§ CONSIGNE 1: Pourriez-vous reprendre le passage du texte à lire allant de « Et quelle différence » à « Aucune possibilité d’évolution. », en remplaçant « tripes » par « entrailles » ?
§ CONSIGNE 2: D'après le texte à lire, pourquoi la disparition du bonheur au moment où on le touche est-elle « déjà ça » ?

§ TEXTE À LIRE:
=-=-=-=-=
Et quelle différence réellement entre lui et nous ? La science l’a condamné. Nous aussi. Curieusement, j’ai le sentiment que beaucoup rejettent l’évidence de la mort. Comme s’ils se savaient mortels avec leurs neurones, pas avec leurs tripes. S’ils le comprenaient dans leurs muscles, leur chair, accepteraient-ils ce métier qu’ils exècrent ? Cette météo qui les déprime. Cette vie qu’ils portent parfois lourdement, comme Sisyphe pousse son rocher ? Ou bien se rebelleraient-ils ?

Je prépare activement une formation pour des gens qui reçoivent 50 appels par jour, dont 30 de clients mécontents : 20 sont très désagréables, 10 sont carrément odieux. Leur local est un lieu à courants d’air sans lumière ou presque. Leur service – nommé service à la clientèle – est considéré comme le département des punis ! Et ils vont y rester durant toute leur carrière ! Aucune possibilité d’évolution.

Un individu conscient de sa finitude accepterait-il cette situation ? Bon, la conjoncture économique est difficile. Bon, ils ont des prêts en cours, des enfants aux études, des factures à payer. Quand même. Que reste-t-il après ça ? Que reste-t-il après cette vie-là. Quelques années de retraite. Une pension dérisoire. La mort.

Un auditeur a réagi à mes propos : « le bonheur est une trajectoire ! » Ben voyons. Même si le propos est proche de celui de Lao Tseu, dans le genre lieu commun, difficile d’être plus inspiré. Il a dû confondre. Ce qui compte, c’est le chemin, plus que la destination. De là à dire qu’il est bonheur…

J’ai plutôt l’impression que le bonheur est une bulle de savon. Touchez-le. Il disparaît. C’est déjà ça. Nous l’avons touché.
=-=-=-=-=
§ ITEMS FOURNIS:
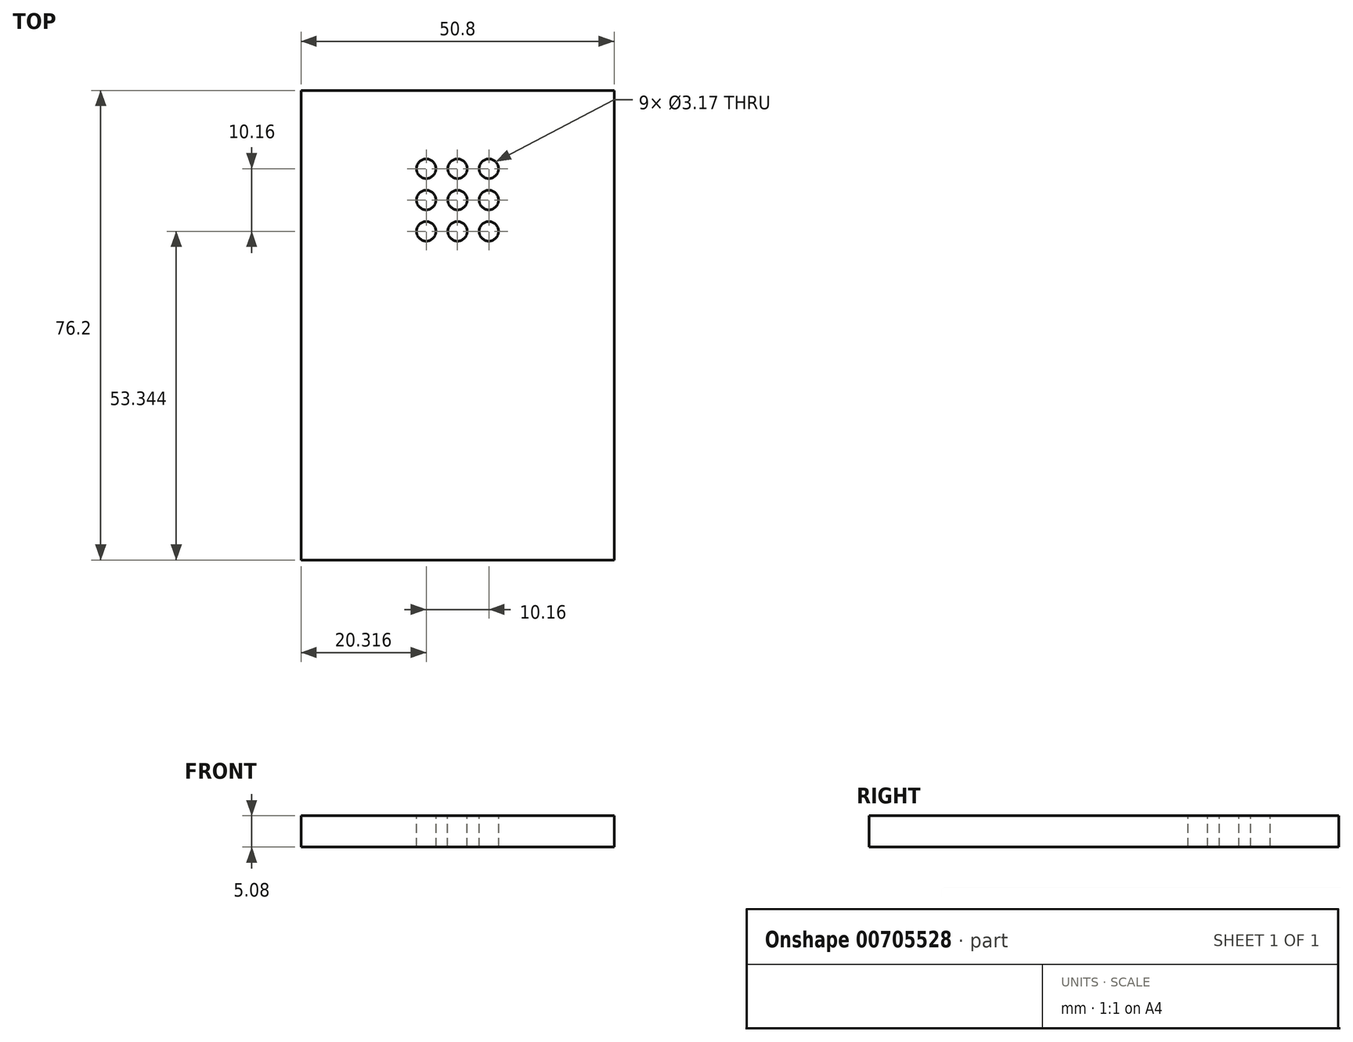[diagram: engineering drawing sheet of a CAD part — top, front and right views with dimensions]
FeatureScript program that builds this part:
annotation { "Feature Type Name" : "Feature", "Feature Type Description" : "" }
export const myFeature = defineFeature(function(context is Context, id is Id, definition is map)
    precondition{}
    {
        {
            var Q0;
            Q0=qCreatedBy(makeId("Top.planeOp"),FACE);
            var sketch = newSketch(context, id + "F0", { "sketchPlane" : qUnion([Q0])});
            skLineSegment(sketch, "E0.bottom", {"start": v(-39.4, 21.67) * mm, "end": v(11.4, 21.67) * mm});
            skLineSegment(sketch, "E0.top", {"start": v(-39.4, -54.53) * mm, "end": v(11.4, -54.53) * mm});
            skLineSegment(sketch, "E0.left", {"start": v(-39.4, 21.67) * mm, "end": v(-39.4, -54.53) * mm});
            skLineSegment(sketch, "E0.right", {"start": v(11.4, 21.67) * mm, "end": v(11.4, -54.53) * mm});
            skSolve(sketch);
        }
        {
            var Q0;
            Q0=makeQuery(id+"F0.imprint","IMPRINT",FACE,{"disambiguationData":[TD([[makeQuery(id+"F0.imprint","IMPRINT",EDGE,{"derivedFrom":sQuery(id+"F0.wireOp",EDGE,"E0.bottom")}),-1.0]])]});
            extrude(context, id + "F1", {"entities" : qUnion([Q0]), "depth" : 5.08 * mm, "offsetDistance" : 25.4 * mm});
        }
        {
            var Q0;
            Q0=makeQuery(id+"F1.opExtrude","CAP_FACE",FACE,{"disambiguationData":[OSD([sQuery(id+"F0.wireOp",EDGE,"E0.bottom"),sQuery(id+"F0.wireOp",EDGE,"E0.top"),sQuery(id+"F0.wireOp",EDGE,"E0.left"),sQuery(id+"F0.wireOp",EDGE,"E0.right")])],"isStart":false});
            var sketch = newSketch(context, id + "F2", { "sketchPlane" : qUnion([Q0])});
            skCircle(sketch, "E1", {"center": v(-19.08, 8.97) * mm, "radius": 1.59 * mm});
            skCircle(sketch, "E2", {"center": v(-14, 8.97) * mm, "radius": 1.59 * mm});
            skCircle(sketch, "E3", {"center": v(-8.92, 8.97) * mm, "radius": 1.59 * mm});
            skCircle(sketch, "E4", {"center": v(-19.08, 3.9) * mm, "radius": 1.59 * mm});
            skCircle(sketch, "E5", {"center": v(-14, 3.9) * mm, "radius": 1.59 * mm});
            skCircle(sketch, "E6", {"center": v(-8.92, 3.9) * mm, "radius": 1.59 * mm});
            skCircle(sketch, "E7", {"center": v(-19.08, -1.19) * mm, "radius": 1.59 * mm});
            skCircle(sketch, "E8", {"center": v(-14, -1.19) * mm, "radius": 1.59 * mm});
            skCircle(sketch, "E9", {"center": v(-8.92, -1.19) * mm, "radius": 1.59 * mm});
            skSolve(sketch);
        }
        {
            var Q0;
            Q0=makeQuery(id+"F2.imprint","IMPRINT",FACE,{"disambiguationData":[TD([[makeQuery(id+"F2.imprint","IMPRINT",EDGE,{"derivedFrom":sQuery(id+"F2.wireOp",EDGE,"E1")}),1.0]])]});
            var Q1;
            Q1=makeQuery(id+"F2.imprint","IMPRINT",FACE,{"disambiguationData":[TD([[makeQuery(id+"F2.imprint","IMPRINT",EDGE,{"derivedFrom":sQuery(id+"F2.wireOp",EDGE,"E2")}),1.0]])]});
            var Q2;
            Q2=makeQuery(id+"F2.imprint","IMPRINT",FACE,{"disambiguationData":[TD([[makeQuery(id+"F2.imprint","IMPRINT",EDGE,{"derivedFrom":sQuery(id+"F2.wireOp",EDGE,"E3")}),1.0]])]});
            var Q3;
            Q3=makeQuery(id+"F2.imprint","IMPRINT",FACE,{"disambiguationData":[TD([[makeQuery(id+"F2.imprint","IMPRINT",EDGE,{"derivedFrom":sQuery(id+"F2.wireOp",EDGE,"E4")}),1.0]])]});
            var Q4;
            Q4=makeQuery(id+"F2.imprint","IMPRINT",FACE,{"disambiguationData":[TD([[makeQuery(id+"F2.imprint","IMPRINT",EDGE,{"derivedFrom":sQuery(id+"F2.wireOp",EDGE,"E5")}),1.0]])]});
            var Q5;
            Q5=makeQuery(id+"F2.imprint","IMPRINT",FACE,{"disambiguationData":[TD([[makeQuery(id+"F2.imprint","IMPRINT",EDGE,{"derivedFrom":sQuery(id+"F2.wireOp",EDGE,"E6")}),1.0]])]});
            var Q6;
            Q6=makeQuery(id+"F2.imprint","IMPRINT",FACE,{"disambiguationData":[TD([[makeQuery(id+"F2.imprint","IMPRINT",EDGE,{"derivedFrom":sQuery(id+"F2.wireOp",EDGE,"E7")}),1.0]])]});
            var Q7;
            Q7=makeQuery(id+"F2.imprint","IMPRINT",FACE,{"disambiguationData":[TD([[makeQuery(id+"F2.imprint","IMPRINT",EDGE,{"derivedFrom":sQuery(id+"F2.wireOp",EDGE,"E8")}),1.0]])]});
            var Q8;
            Q8=makeQuery(id+"F2.imprint","IMPRINT",FACE,{"disambiguationData":[TD([[makeQuery(id+"F2.imprint","IMPRINT",EDGE,{"derivedFrom":sQuery(id+"F2.wireOp",EDGE,"E9")}),1.0]])]});
            var Q9;
            Q9=makeQuery(id+"F2.imprint","IMPRINT",FACE,{"disambiguationData":[TD([[makeQuery(id+"F2.imprint","IMPRINT",EDGE,{"derivedFrom":sQuery(id+"F2.wireOp",EDGE,"zo5HgFdr-x02T-MjzD-2sJO-lCkmcUXBmvrX")}),1.0]])]});
            extrude(context, id + "F3", {"entities" : qUnion([Q0, Q1, Q2, Q3, Q4, Q5, Q6, Q7, Q8, Q9]), "operationType" : NewBodyOperationType.REMOVE, "oppositeDirection" : true, "depth" : 76.2 * mm, "offsetDistance" : 25.4 * mm});
        }
    });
=-=-=-=-=
§ RÉPONSE FINALE 1:
Et quelle différence réellement entre lui et nous ? La science l’a condamné. Nous aussi. Curieusement, j’ai le sentiment que beaucoup rejettent l’évidence de la mort. Comme s’ils se savaient mortels avec leurs neurones, pas avec leurs entrailles. S’ils le comprenaient dans leurs muscles, leur chair, accepteraient-ils ce métier qu’ils exècrent ? Cette météo qui les déprime. Cette vie qu’ils portent parfois lourdement, comme Sisyphe pousse son rocher ? Ou bien se rebelleraient-ils ?

Je prépare activement une formation pour des gens qui reçoivent 50 appels par jour, dont 30 de clients mécontents : 20 sont très désagréables, 10 sont carrément odieux. Leur local est un lieu à courants d’air sans lumière ou presque. Leur service – nommé service à la clientèle – est considéré comme le département des punis ! Et ils vont y rester durant toute leur carrière ! Aucune possibilité d’évolution.

§ RÉPONSE FINALE 2: Le bonheur est comparé à une bulle de savon qui disparaît dès qu'on la touche. Sa disparition signifie donc que nous l'avons touché, comme le dit la dernière phrase : « Nous l'avons touché. »